Sending a strong message to Gov. Phil Murphy and state senators, the chief justice of the New Jersey Supreme Court suspended civil and matrimonial trials in six New Jersey counties because of the high number of judicial vacancies.
Stuart Rabner, the chief justice, said that courts in Cumberland, Gloucester, Hunterdon, Salem, Somerset, and Warren counties, will stop holding trials on February 21, with exceptions “for very limited circumstances.”
“Without additional relief, we may well face the same situation in other vicinages in the near future,” Rabner said.
The move puts pressure on Murphy and state senators in the affected counties — all in two small vicinages — to speed up the process of vetting, nominating, and confirming new judges, especially in an election year where three of the counties involve potentially competitive Senate races.
“We recognize that when the doors of the courthouse are closed – even partially – people entitled to their day in court suffer real harm,” stated Rabner. “We therefore respectfully call on the executive and legislative branches to address the current vacancy crisis.
Rabner said there are 69 trial court vacancies statewide right now, “more than one out of every six positions statewide.”
“That imposes heightened responsibilities on sitting judges who handle thousands of proceedings and motions each month,” He said.
According to Rabner, state court vacancies have averaged more than 50.
“That situation, along with the effects of the COVID crisis, has contributed to delays in handling individual cases and substantial increases in backlog,” the chief justice said in a statement.
Matters where an individual’s liberty is at stake, including criminal and juvenile delinquency matters, and cases that involve potential emergencies, like domestic violence, receive priority attention from the state courts.
Rabner said the shutdown of trials would continue indefinitely.
“We are prepared to assist in any way that would be helpful,” said Rabner. “We look forward to a resumption of all proceedings in both vicinages as soon as possible.”
A spokesperson for Murphy, Natalie Hamilton, aid the governor has “has remained committed to ensuring vacancies in New Jersey’s courts are filled by highly qualified individuals who demonstrate unwavering integrity and dedication to service, while reflecting the diversity of the New Jerseyans that they are sworn to serve.”

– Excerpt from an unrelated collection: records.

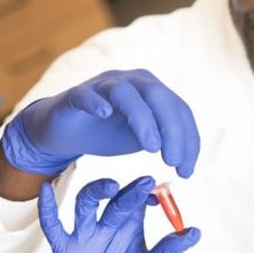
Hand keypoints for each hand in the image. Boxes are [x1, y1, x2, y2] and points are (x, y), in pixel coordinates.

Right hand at [2, 69, 199, 175]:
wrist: (65, 130)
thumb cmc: (107, 133)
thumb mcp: (141, 140)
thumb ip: (164, 143)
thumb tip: (187, 166)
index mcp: (153, 91)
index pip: (179, 110)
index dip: (188, 140)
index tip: (187, 171)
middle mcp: (132, 81)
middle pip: (158, 97)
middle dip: (172, 130)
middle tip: (173, 161)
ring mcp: (103, 85)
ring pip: (126, 94)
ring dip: (142, 119)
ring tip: (151, 148)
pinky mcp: (76, 94)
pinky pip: (85, 95)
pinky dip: (96, 101)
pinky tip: (105, 114)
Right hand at [39, 175, 200, 252]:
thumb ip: (171, 249)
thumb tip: (195, 232)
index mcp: (130, 227)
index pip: (136, 200)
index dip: (145, 193)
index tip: (158, 191)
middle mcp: (109, 227)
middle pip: (115, 200)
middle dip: (129, 191)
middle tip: (145, 184)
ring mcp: (87, 236)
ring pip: (86, 204)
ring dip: (96, 191)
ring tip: (110, 186)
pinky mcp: (67, 250)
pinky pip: (53, 226)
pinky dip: (47, 208)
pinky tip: (45, 191)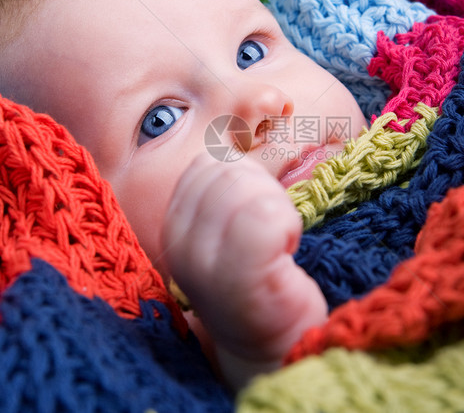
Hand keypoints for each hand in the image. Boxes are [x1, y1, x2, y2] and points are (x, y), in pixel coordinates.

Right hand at [162, 153, 326, 387]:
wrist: (278, 347)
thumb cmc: (265, 277)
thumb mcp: (235, 224)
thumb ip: (232, 184)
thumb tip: (265, 115)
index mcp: (176, 223)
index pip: (207, 164)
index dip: (246, 179)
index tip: (261, 217)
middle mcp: (178, 243)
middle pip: (225, 170)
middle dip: (263, 190)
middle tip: (275, 233)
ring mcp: (204, 265)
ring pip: (243, 188)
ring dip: (278, 209)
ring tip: (280, 244)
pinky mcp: (238, 282)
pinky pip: (265, 216)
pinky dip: (287, 225)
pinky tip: (287, 252)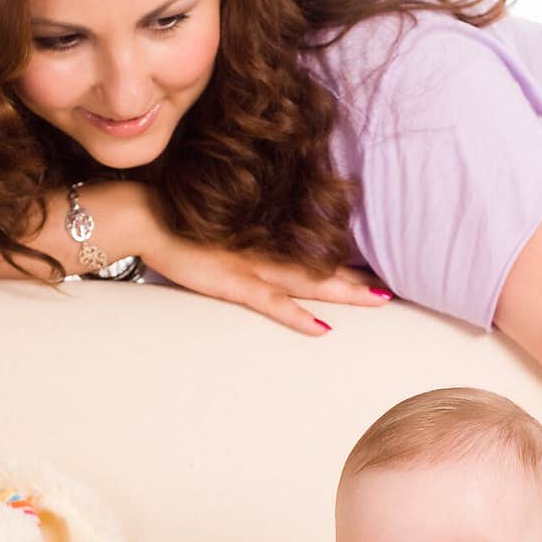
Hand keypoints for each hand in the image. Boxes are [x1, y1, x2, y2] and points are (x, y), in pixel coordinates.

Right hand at [135, 189, 392, 335]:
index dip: (348, 261)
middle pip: (324, 266)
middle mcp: (268, 250)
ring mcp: (253, 266)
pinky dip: (298, 316)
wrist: (147, 214)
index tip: (378, 269)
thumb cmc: (181, 222)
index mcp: (266, 238)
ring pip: (309, 282)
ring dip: (344, 292)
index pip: (315, 251)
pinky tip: (322, 327)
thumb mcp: (220, 230)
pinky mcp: (234, 283)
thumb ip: (244, 239)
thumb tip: (260, 245)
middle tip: (394, 290)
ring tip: (378, 301)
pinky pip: (273, 303)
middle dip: (359, 279)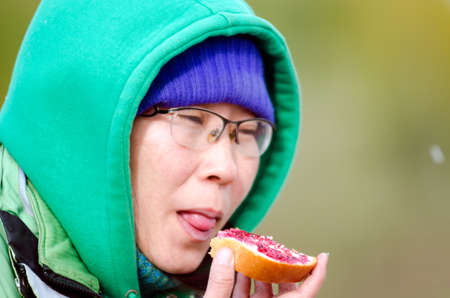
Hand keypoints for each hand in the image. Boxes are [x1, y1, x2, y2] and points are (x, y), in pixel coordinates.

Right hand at [204, 248, 327, 297]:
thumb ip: (221, 284)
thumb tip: (225, 255)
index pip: (304, 296)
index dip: (316, 275)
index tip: (322, 257)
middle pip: (285, 290)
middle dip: (279, 266)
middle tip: (273, 248)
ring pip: (265, 293)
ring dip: (258, 272)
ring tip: (252, 253)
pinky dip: (244, 282)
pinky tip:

“Since he took office in 2018, 101 judges have been nominated and confirmed, including 45 in the 2022 calendar year,” Hamilton said. “Recognizing the extraordinary challenges that have been exacerbated by the pandemic, the Governor is eager to see the remaining 17 pending Superior Court nominations he put forth receive Senate confirmation and will continue to nominate new, highly qualified candidates this year.”